Oliver James 

Mother knows best

Is education a waste of time? Oliver James remembers the lessons in life his mum taught him.
  
  


Our attitudes to the role of education are profoundly affected by those of our parents, so by way of preface to the series of pieces I shall be doing about it over the next few months, I shall explain where I am coming from.

My mother Lydia (RIP) took a very dim view of conventional education. In her latter years she had to be scolded by my sisters for subverting their attempts to get their offspring to take it seriously. When a grandchild popped over for help with their GCSE project, it was all my mum could do not to explain in detail why it was a waste of time. She limited herself to saying: 'It's a complete waste of time.'

At Christmas-time, one of her pleasures was in pointing out that her toddler grandchildren often obtained far more pleasure from playing with the wrapping paper than the educationally improving presents contained therein.
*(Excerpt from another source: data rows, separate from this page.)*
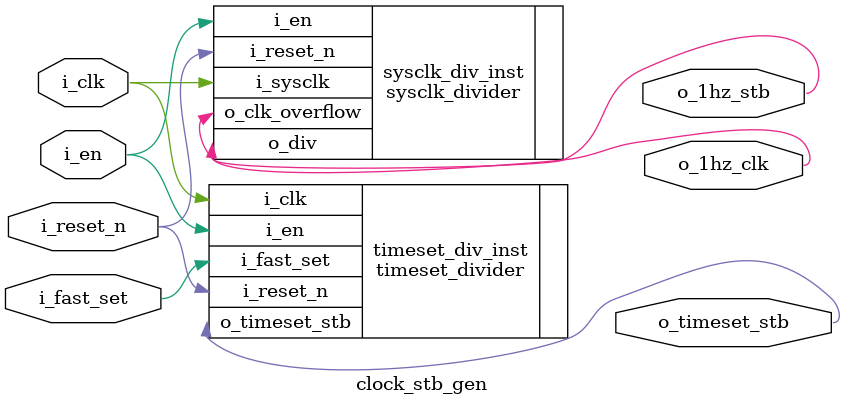
<source format=v>
`default_nettype none

module clock_stb_gen (
    i_clk,  // fast system clock (~50MHz)
    i_en,
    i_reset_n,  // syncronous reset (active low)
    i_fast_set,  // select the speed for the timeset signal

    o_1hz_clk,
    o_1hz_stb,  // 1hz clock strobe signal 
    o_timeset_stb  // timeset strobe signal (faster than 1hz)
);
  parameter SYS_CLK_HZ = 50_000_000;
  parameter FAST_SET_HZ = 5;
  parameter SLOW_SET_HZ = 2;

  input wire i_clk;
  input wire i_reset_n;
  input wire i_en;
  input wire i_fast_set;

  output wire o_1hz_clk;
  output wire o_1hz_stb;
  output wire o_timeset_stb;

  // handle time inputs to generate our 1hz clock for the clock and our time set
  // pulses for adjusting the time
  sysclk_divider #(
      .SYS_CLK_HZ(SYS_CLK_HZ),
      .OUT_CLK_HZ(1)
  ) sysclk_div_inst (
      .i_sysclk(i_clk),
      .i_reset_n(i_reset_n),
      .i_en(i_en),
      .o_div(o_1hz_clk),
      .o_clk_overflow(o_1hz_stb)
  );

  timeset_divider #(
      .SYS_CLK_HZ (SYS_CLK_HZ),
      .FAST_SET_HZ(FAST_SET_HZ),
      .SLOW_SET_HZ(SLOW_SET_HZ)
  ) timeset_div_inst (
      .i_clk(i_clk),
      .i_reset_n(i_reset_n),
      .i_en(i_en),
      .i_fast_set(i_fast_set),
      .o_timeset_stb(o_timeset_stb)
  );

endmodule

</source>
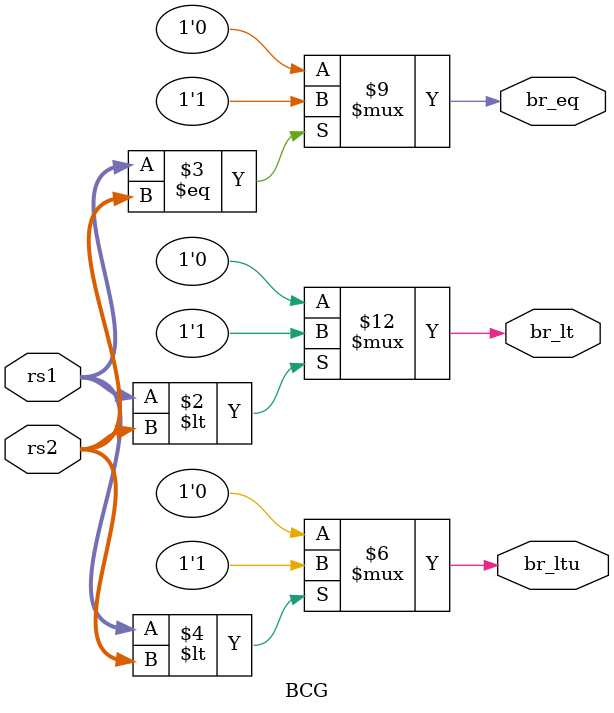
<source format=sv>
`timescale 1ns / 1ps


module BCG(
    input [31:0]rs1,
    input [31:0]rs2,
    output logic br_eq,
    output logic br_lt,
    output logic br_ltu
    );
    
    always_comb
    begin
        if($signed(rs1)<$signed(rs2))
            br_lt = 1'b1;
        else
            br_lt = 1'b0;
            
        if($signed(rs1)==$signed(rs2))
            br_eq = 1'b1;
        else
            br_eq = 1'b0;
            
        if(rs1<rs2)
            br_ltu = 1'b1;
        else
            br_ltu = 1'b0;
    end
endmodule

</source>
She would become quite animated on the subject of early education for preschoolers - 'absurd' - or if encountering a real atrocity such as hothousing: 'bloody absurd'.

Needless to say, her attitude in these matters derived from her own educational history. While some loathe pushiness because they endured it and are reacting against it, she was only briefly pressurised, at Roedean, where she spent a couple of years aged 12 to 14.

When we were children, she would entertain us with the story of how she put a rhubarb crumble in the bed of an unfortunate girl called Betty Smelly. Her parents rerouted her to Dartington Hall, a progressive school. There in the early Thirties, she did little work towards examinations. She helped to dig the swimming pool and never forgave Lucian Freud for putting barley in her horses' feed. But she graduated without any qualifications.

It was only after several years of psychoanalysis (bizarrely, in Nice in the south of France) that she decided to pass some exams, which she did very quickly, and went on to become a psychiatric social worker and then a psychoanalyst (and author of the first parents' problem page, in this paper in the early Sixties). The ease with which she passed the exams once she put her mind to it only served to confirm her derision for the system - one she had derived from her parents as well as Dartington.

Her father had been a successful Australian businessman who came here before she was born. He turned to scholarship, fascinated by social welfare and Jewish Liberalism, to which causes he gave most of his money. From him and her brothers, she developed a keen interest in reading (she read Mein Kampf while at school) but could see no point in education as a mere method for sticking people in boxes via exams.

While she accepted that children had to be taught basics, I learnt from her that what matters is to be interested in what you are studying. Encouraging this is about as far from Blair's educational policy as finishing school was for creating fulfilled women.